Transplanting bunching onions – when, how & how deep to plant.

Bunching onions of all kinds are easy-going crops, and as long as your soil is reasonably loose they will thrive. If you’re planting them as part of a crop rotation, add crushed eggshells to the soil surface as the slow release of phosphorus helps with root development, and will replace what they take out over the season.

Plant out into the garden as soon as the last frost has finished in spring, burying them slightly below the level of the soil. Their closest cousin is a leek rather than an onion, which gets its sweet white base on any part of the plant that is deprived of light.
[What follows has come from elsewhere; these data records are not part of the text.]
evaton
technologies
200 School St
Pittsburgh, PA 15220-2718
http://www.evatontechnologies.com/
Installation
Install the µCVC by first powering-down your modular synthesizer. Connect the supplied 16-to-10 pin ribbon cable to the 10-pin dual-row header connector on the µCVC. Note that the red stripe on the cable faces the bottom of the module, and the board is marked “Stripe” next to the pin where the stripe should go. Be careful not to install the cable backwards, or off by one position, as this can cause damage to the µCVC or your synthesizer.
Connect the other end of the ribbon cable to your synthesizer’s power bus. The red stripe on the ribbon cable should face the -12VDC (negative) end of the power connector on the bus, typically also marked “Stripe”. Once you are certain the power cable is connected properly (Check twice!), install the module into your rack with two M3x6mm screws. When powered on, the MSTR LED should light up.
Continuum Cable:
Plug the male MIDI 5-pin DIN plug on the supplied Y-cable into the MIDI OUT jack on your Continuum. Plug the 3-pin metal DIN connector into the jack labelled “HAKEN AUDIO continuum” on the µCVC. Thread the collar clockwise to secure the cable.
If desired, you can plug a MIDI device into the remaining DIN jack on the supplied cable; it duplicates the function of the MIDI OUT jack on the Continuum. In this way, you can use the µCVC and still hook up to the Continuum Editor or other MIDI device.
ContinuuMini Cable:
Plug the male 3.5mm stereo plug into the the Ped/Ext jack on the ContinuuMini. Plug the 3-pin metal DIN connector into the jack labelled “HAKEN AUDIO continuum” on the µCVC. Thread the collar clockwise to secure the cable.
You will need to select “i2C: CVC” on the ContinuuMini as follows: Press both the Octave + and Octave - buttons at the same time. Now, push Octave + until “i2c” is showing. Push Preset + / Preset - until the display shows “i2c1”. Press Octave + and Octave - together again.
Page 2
Bunching onions are the same, but planting deeper will help protect them from pigeons, and other cheeky wildlife who think they’ve found a tasty green worm.

Leave 3-4 inches between rows, so you have enough space to run your favorite hoe between lines of onions. Onions, but particularly bunching onions, are very ineffective ground cover plants, so you will almost definitely get some weed germination between plants, so leaving space to hoe is essential. 

How long until harvest?

You can plant all bunching onions at the very start of spring, and continue sowing right into mid-summer, and plant in the garden a month later. Smaller varieties will be ready to harvest just 4 weeks after planting out, but the taller bunching onions are usually ready around 8 weeks from sowing.

As a guide, if you sow in February then plant out in April, you’ll be ready to harvest between June and September depending on the variety. 

  • Tip: If, like me, you decided to experiment with leaving them in as a perennial crop, you could be eating them in early spring if the winter is mild. Imagine the excitement you get at the first daffodil of the year, accompanied by fresh produce you can pick and eat while pottering in the garden.

How to harvest bunching onions?

Harvesting bunching onions is even easier than sowing them. All you need to do is pull them out of the ground, preferably leaving one onion in the ground to provide next year’s crop.

If you are practicing crop rotation, lift the entire harvest out, and move a few to a new bed. Each onion will form its own bunch the following year, and almost all varieties are completely frost-hardy, so there is no need to cover or cut back over winter.

Bunching onions companion plants

Bunching onions are excellent companion plants for carrots, just like any allium. The smell is off-putting to carrot fly. Equally, alliums aren’t particularly palatable to slugs, so a wall of onions around your salad leaves can supposedly put them off (but I’ve had no luck at all with that trick). 

While bunching onions don’t need much themselves in the way of companionship, you will save yourself a lot of time and effort by planting them between rows of other veg or herbs, like lettuces or lemon balm. Their roots grow at a completely different height in the soil to salads and other leafy greens, which will help to keep the weeds down.

Alternatively, try growing them between rows of chamomile or winter savory. The chamomile or winter savory flavor won’t be impacted, but growing chamomile near any other veg boosts the essential oils in the plant, and therefore improves its flavor (this works with cabbages and other herbs too).  

Leeks are also a useful option to plant nearby as they deter onion fly, whose badly-behaved larvae can destroy allium crops entirely.


There you go, the undisputed champion of the easiest plant to grow award goes to the humble bunching onion, with all of its confusing heritage, fascinating lifespan, and unfussy habits. 

For any gardener, this beginners’ guide to growing bunching onions has hopefully given you a few tips to take home, but most of all, demystified some of the confusion around just exactly what a bunching onion is!